At issue is whether Barry will testify in his defense. That’s a tricky decision, one especially difficult before Bronx grand juries, which many in the NYPD consider notoriously anti-cop.
“The case is screaming for him to testify,” said a source familiar with the case who spoke on condition of anonymity. “He has to explain why he didn’t back off and contain the situation by closing the door behind him and isolating her until emergency service cops arrived. It was a [legitimate] shooting but bad tactics.”
Barry had first talked the woman, Deborah Danner, into dropping a knife she was holding and apparently thought he’d established a rapport with her, the source said. “The issue is when she picks up the bat, how close she was standing to him, whether she came towards him, whether she was holding the bat above his head.”
Barry’s lawyer, Andrew Quinn, did not return calls. A spokeswoman for Bronx District Attorney Darcel Clark declined to comment.

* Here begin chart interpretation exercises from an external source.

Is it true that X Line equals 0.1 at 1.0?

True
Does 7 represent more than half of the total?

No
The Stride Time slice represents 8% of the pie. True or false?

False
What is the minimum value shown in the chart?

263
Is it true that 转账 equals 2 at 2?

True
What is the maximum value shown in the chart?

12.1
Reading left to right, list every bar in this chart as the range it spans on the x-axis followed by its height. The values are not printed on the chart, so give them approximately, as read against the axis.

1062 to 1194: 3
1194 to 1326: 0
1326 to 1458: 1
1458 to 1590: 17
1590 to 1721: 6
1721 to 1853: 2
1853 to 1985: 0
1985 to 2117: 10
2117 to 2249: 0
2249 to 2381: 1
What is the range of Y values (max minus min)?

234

Commissioner James O’Neill, only a few weeks into the job at the time of the October shooting, placed Barry on modified assignment before an internal investigation was completed. O’Neill said Barry, who shot Danner twice in the torso, had not followed procedures when dealing with mentally ill people because he didn’t first use his Taser, and that he failed to wait for an Emergency Service Unit to arrive.

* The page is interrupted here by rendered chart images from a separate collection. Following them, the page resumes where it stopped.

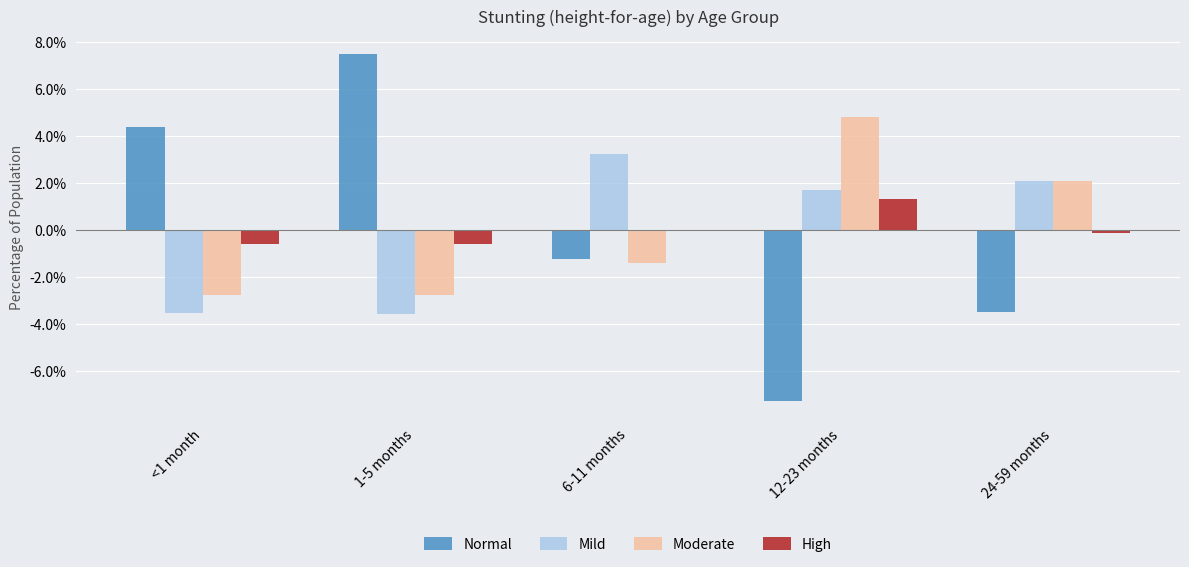

What is the label of the 2nd bar from the left?

1-5 months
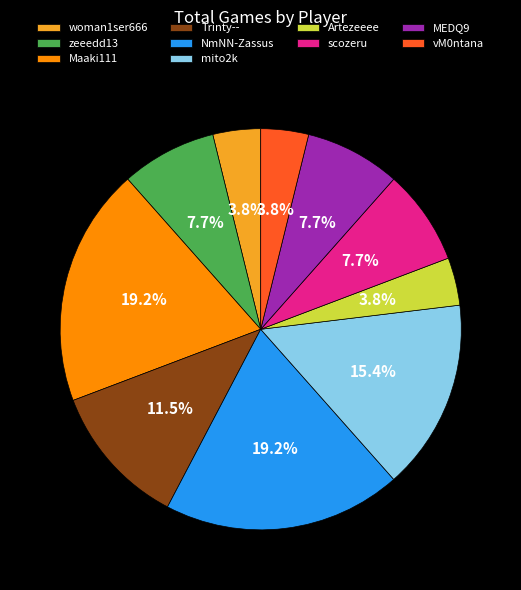

Does Maaki111 represent more than half of the total?

No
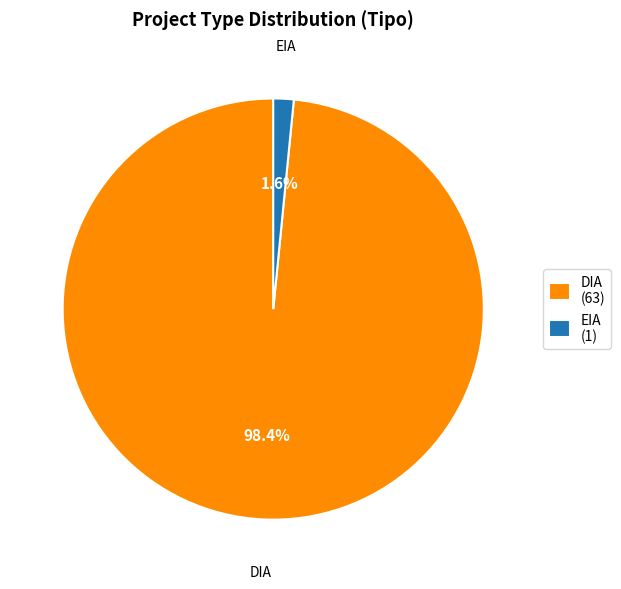

Between EIA and DIA, which is larger?

DIA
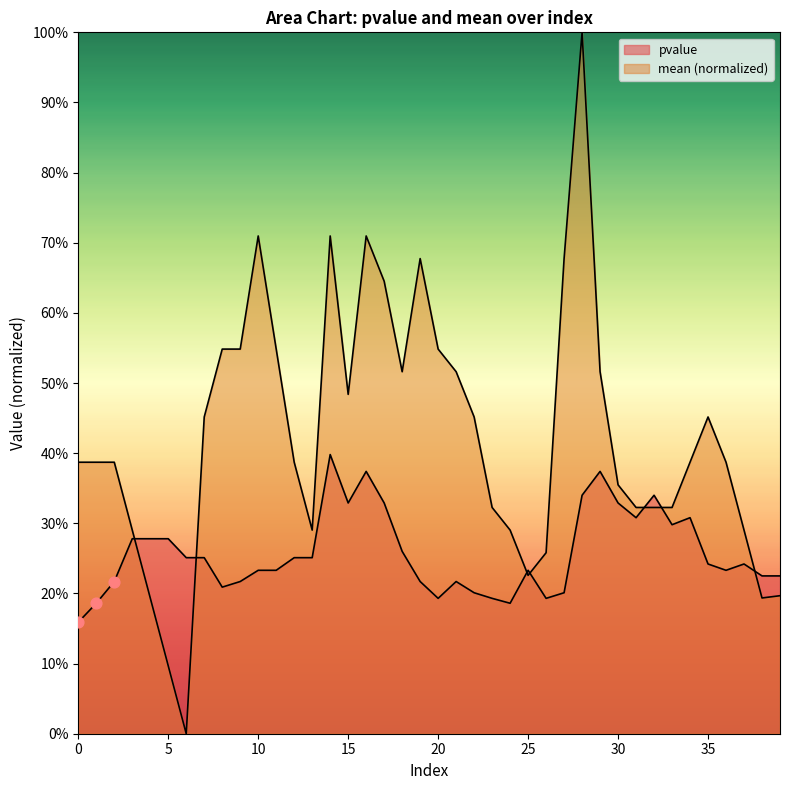

Which series reaches the maximum Y coordinate?

mean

“We failed,” O’Neill said at the time. “There was a person in crisis . . . We were called to that apartment to help someone . . . and we ended up killing her.”
A few hours later, Mayor Bill de Blasio doubled down, saying provocatively, “Deborah Danner should be alive now. Period.”
Ed Mullins, the head of the sergeants union, said O’Neill’s comments, and particularly the mayor’s, have poisoned the case against Barry — much as former Commissioner Ray Kelly had done in 2004 when he said Officer Richard Neri had acted outside NYPD guidelines when he shot unarmed 19-year-old Timothy Stansbury on the roof of his Brooklyn apartment building.
A grand jury chose not to indict Neri, concluding the shooting was accidental.